Our host at The Brattle Theatre in Cambridge introduced The Little Hours as a lot like Massachusetts: full of Catholics dropping f-bombs. The Little Hours certainly delivered with its anachronistic and irreverent comedy as a largely improvised retelling of Giovanni Boccaccio’s The Decameron, directed by Jeff Baena and starring the likes of Aubrey Plaza, Kate Micucci, Alison Brie, John C. Reilly, Dave Franco, Nick Offerman, and Fred Armisen. But, what I found even more enjoyable was its depiction of women and their relationships with each other, their selves, and their sexuality.
The Little Hours opens with Plaza’s character Fernanda returning to her convent with an escaped donkey. Nearly the first words out of her mouth are “Don’t fucking talk to us,” an exclamation that seems strangely at odds with the film’s medieval setting but rather compatible with the old man leering at her. Fernanda’s frustration with being objectified drives the plot of the film from this moment forward, and results in a full-bodied, and legitimately funny, depiction of women.
As Fernanda and her fellow nuns, Genevra (Micucci) and Alessandra (Brie), stitch embroidery, grow turnips, attend confession, and steal sacramental wine to drink during their secret nighttime escapades, a servant named Masetto (Franco) runs away from his lord (Offerman). Caught sleeping with his master’s wife, Masetto befriends the convent’s drunken priest, Father Tommasso (Reilly), during his escape. Father Tommasso offers Masetto a safe place to stay, the convent, if he helps around the grounds — and can pretend to be a deaf mute.

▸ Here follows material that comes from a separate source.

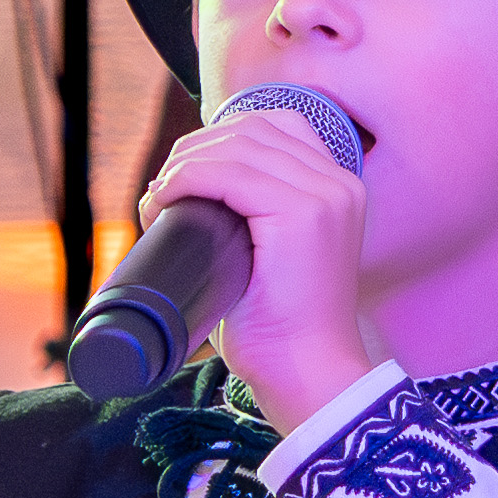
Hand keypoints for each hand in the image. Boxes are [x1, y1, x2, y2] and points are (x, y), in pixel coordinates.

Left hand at [138, 98, 370, 419]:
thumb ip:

Masetto’s disguise as a deaf mute is clearly designed to placate Fernanda and the other nuns. Where the leering groundskeeper annoyed Fernanda with his catcalling, Masetto promises to do no such thing, as he must pretend to neither hear nor speak. With one less person telling her how to behave, Fernanda can turn her thoughts towards her true desires: drinking, getting laid, and practicing witchcraft.
From here, The Little Hours plays with ideas and expectations of female relationships, desires, and sexuality. Without spoiling the plot, expect love potions, lesbianism, covens, friendship, very detailed descriptions of sexual acts in a confessional, and lots and lots of alcohol.

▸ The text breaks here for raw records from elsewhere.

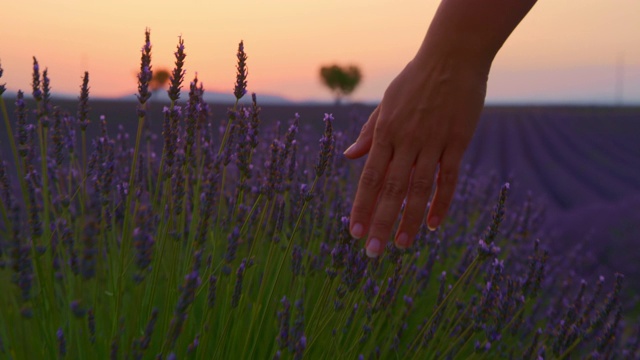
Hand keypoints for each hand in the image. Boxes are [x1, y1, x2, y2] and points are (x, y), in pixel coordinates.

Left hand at [344, 55, 488, 256]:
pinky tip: (434, 225)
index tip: (353, 231)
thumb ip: (369, 133)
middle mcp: (405, 140)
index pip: (369, 177)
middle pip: (390, 189)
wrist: (452, 56)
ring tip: (401, 246)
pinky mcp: (457, 140)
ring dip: (409, 220)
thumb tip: (349, 156)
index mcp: (385, 132)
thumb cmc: (415, 81)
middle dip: (380, 222)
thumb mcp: (386, 104)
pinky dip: (441, 202)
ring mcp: (432, 141)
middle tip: (372, 252)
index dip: (361, 206)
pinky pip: (448, 177)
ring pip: (418, 188)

What ultimately makes The Little Hours so powerful, and not just funny, though is its relationship with its source text – The Decameron. Boccaccio’s collection of novellas came to fame as a story about a group of wealthy Italians who flee into the countryside to escape the Black Plague. To keep themselves occupied, the characters of The Decameron tell the various stories within it. In many ways, The Decameron becomes a story about staying alive through stories. Where Scheherazade told one thousand and one stories to prolong her life day by day, Boccaccio’s characters tell their own tales to ward off fear and loneliness.

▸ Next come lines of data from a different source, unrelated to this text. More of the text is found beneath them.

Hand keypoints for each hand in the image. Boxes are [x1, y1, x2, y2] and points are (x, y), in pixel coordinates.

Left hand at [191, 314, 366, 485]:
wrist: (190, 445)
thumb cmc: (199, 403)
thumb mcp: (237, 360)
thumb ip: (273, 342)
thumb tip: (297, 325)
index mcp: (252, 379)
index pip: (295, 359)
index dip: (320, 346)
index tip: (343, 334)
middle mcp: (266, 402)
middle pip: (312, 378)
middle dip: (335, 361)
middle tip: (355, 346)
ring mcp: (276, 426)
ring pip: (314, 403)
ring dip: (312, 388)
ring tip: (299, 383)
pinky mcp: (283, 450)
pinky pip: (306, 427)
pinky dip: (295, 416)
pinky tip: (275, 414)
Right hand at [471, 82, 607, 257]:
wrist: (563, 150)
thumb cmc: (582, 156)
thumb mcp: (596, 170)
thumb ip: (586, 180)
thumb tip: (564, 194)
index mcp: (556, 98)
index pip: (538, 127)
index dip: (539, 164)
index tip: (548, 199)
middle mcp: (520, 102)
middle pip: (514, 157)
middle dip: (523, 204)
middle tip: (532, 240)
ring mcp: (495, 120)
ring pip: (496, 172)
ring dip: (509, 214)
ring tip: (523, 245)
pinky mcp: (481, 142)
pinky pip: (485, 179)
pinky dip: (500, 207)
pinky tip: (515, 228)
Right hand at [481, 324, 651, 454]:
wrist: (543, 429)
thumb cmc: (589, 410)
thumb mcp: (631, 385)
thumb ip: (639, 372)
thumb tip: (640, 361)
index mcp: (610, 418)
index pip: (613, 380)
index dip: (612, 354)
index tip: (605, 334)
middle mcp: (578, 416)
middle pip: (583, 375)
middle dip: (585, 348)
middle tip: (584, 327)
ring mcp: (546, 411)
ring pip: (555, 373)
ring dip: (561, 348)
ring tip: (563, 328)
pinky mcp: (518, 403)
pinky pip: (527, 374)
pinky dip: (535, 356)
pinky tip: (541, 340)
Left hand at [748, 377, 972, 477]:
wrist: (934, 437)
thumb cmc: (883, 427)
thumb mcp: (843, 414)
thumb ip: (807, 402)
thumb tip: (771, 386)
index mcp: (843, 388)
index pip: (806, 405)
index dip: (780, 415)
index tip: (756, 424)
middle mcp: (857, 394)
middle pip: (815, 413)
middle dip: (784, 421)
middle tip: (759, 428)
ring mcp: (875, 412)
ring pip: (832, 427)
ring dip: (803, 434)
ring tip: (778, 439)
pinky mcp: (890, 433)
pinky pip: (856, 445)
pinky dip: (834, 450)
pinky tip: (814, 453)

If the stories of The Decameron then are meant to keep our spirits alive, The Little Hours certainly does just that. But, where The Decameron did so in more religiously appropriate language, The Little Hours does so by empowering its female characters. The women of The Little Hours are loud, raucous, sexually-liberated characters trapped in the mold of medieval expectations who entertain with their independence and defiance.
An utterly wild ride, The Little Hours covers a lot of ground in its hour and a half. From proper church prayer to drunken wanderings in the wee hours of the night, it makes one thing clear: women are complex and funny and more than they appear, even when donning a habit.